Latching on to a trend in the wireless industry, AT&T Inc. said Wednesday it has started an initiative to encourage manufacturers to create more non-phone gadgets that connect to its wireless network.
The country's largest wireless carrier said it is looking to expand its reach into computers, digital cameras and in-car entertainment and navigation systems. A digital camera with a built-in wireless connection could e-mail pictures as soon as they're shot, and a wireless GPS system can download traffic updates.
AT&T appointed Glenn Lurie to head the Emerging Devices initiative. He previously led the negotiations with Apple Inc. that made the iPhone exclusive to AT&T in the U.S., the company said.

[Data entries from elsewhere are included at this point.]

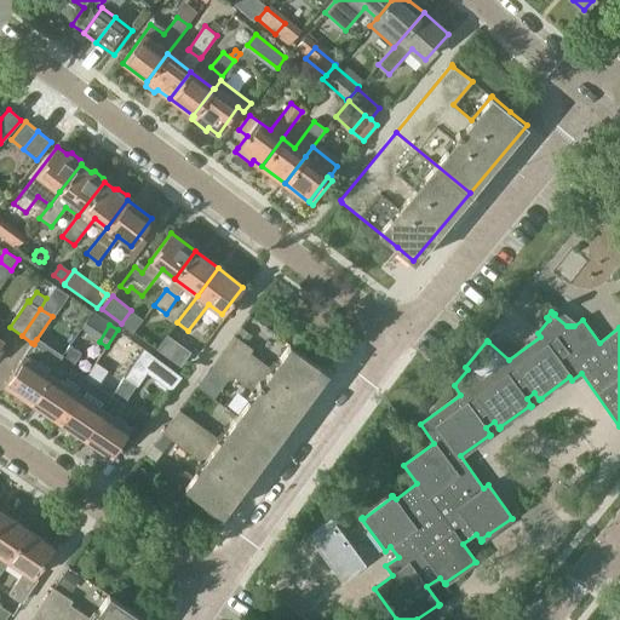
[(246,344),(252,336),(241,327),(234,336),(246,344)]
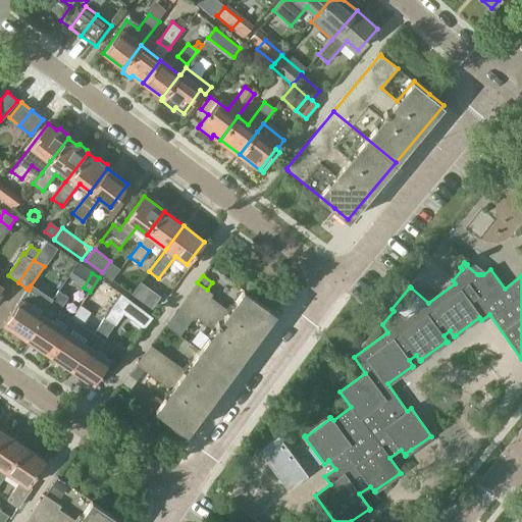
[(160,297),(141,282),(132,294),(152,308),(160,297)]
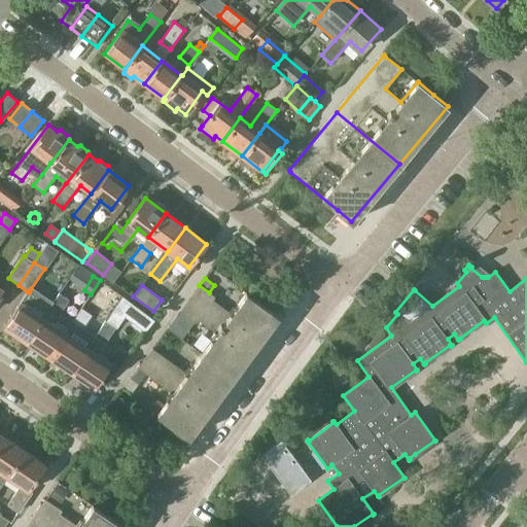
[(199,285),(180,312),(197,323),(199,320),(217,334),(202,354),(233,377),(250,354),(261,339),(278,317),(247,293),(232,315),(213,301),(215,297),(209,292),(199,285)]
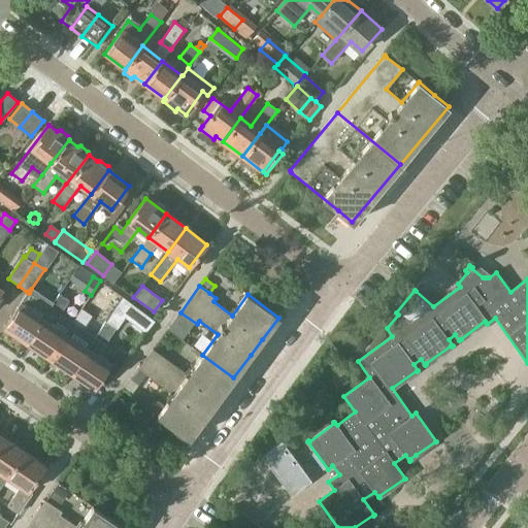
[(4,327),(26,342),(47,310),(53,303),(31,289),(29,293),(27,292),(20,302),(19,301),(2,326),(4,327)]
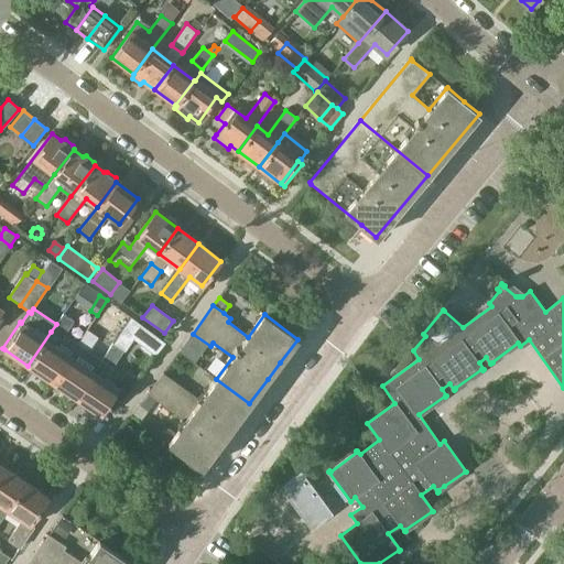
[(28,366),(52,382),(69,356),(56,347),(64,335),(66,336),(76,323),(63,314),(61,317),(56,324),(51,332),(28,366)]
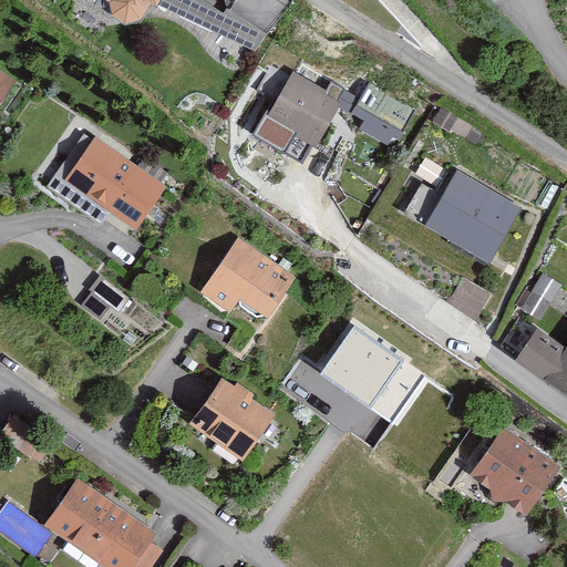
[(160,0),(89,0),(142,31),(160,0)]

Wireless gadgets that aren't phones are already common — OnStar-equipped cars use Verizon Wireless' network, for instance — but all the big U.S. carriers see plenty of growth left in the field.

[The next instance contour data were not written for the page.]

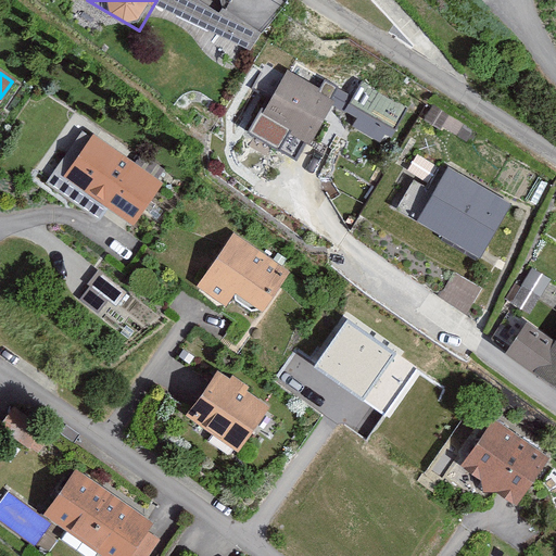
[(335,101),(286,73),(251,130),(278,147),(288,130),(308,143),(335,101)]
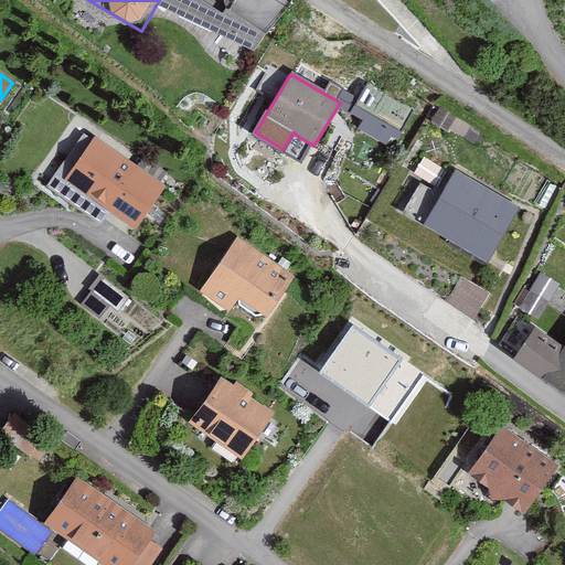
[(348,112),(392,140),(415,106),(371,77),(348,112)]
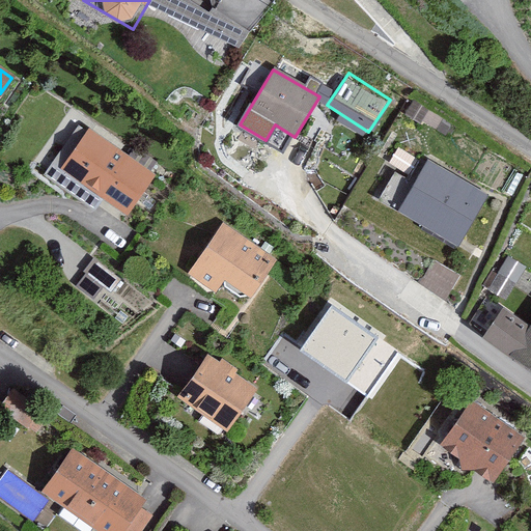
[(151,177),(90,135),(66,169),(128,212),(151,177)]
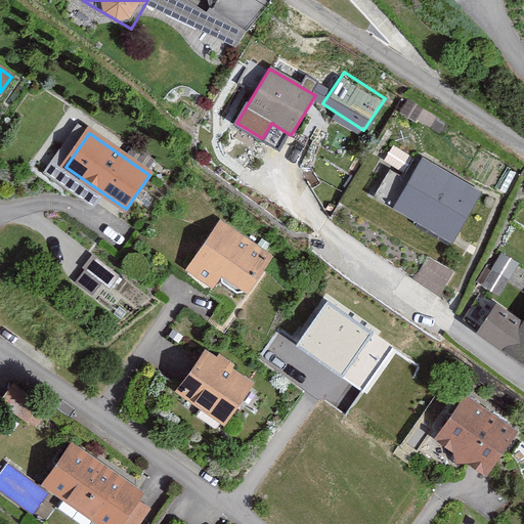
[(483,191),(424,157),(393,209),(452,244),(483,191)]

Amazon.com Inc. made a big splash last year with the Kindle, an e-book reader that downloads books over Sprint Nextel Corp.'s network. T-Mobile USA is bringing out a digital picture frame that receives picture messages from phones. A month ago, a startup named Peek Inc. launched a BlackBerry-like device that uses T-Mobile's network to send and receive e-mails. Laptops are already available with built-in cellular broadband cards.
The carriers are taking different approaches to non-phone gadgets, with various degrees of involvement. A Kindle customer need never deal with Sprint, but AT&T is apparently envisioning a more active role for itself. It said it wants to use its 2,000 stores, plus its agreements with retailers like Wal-Mart Stores Inc., to sell connected gadgets.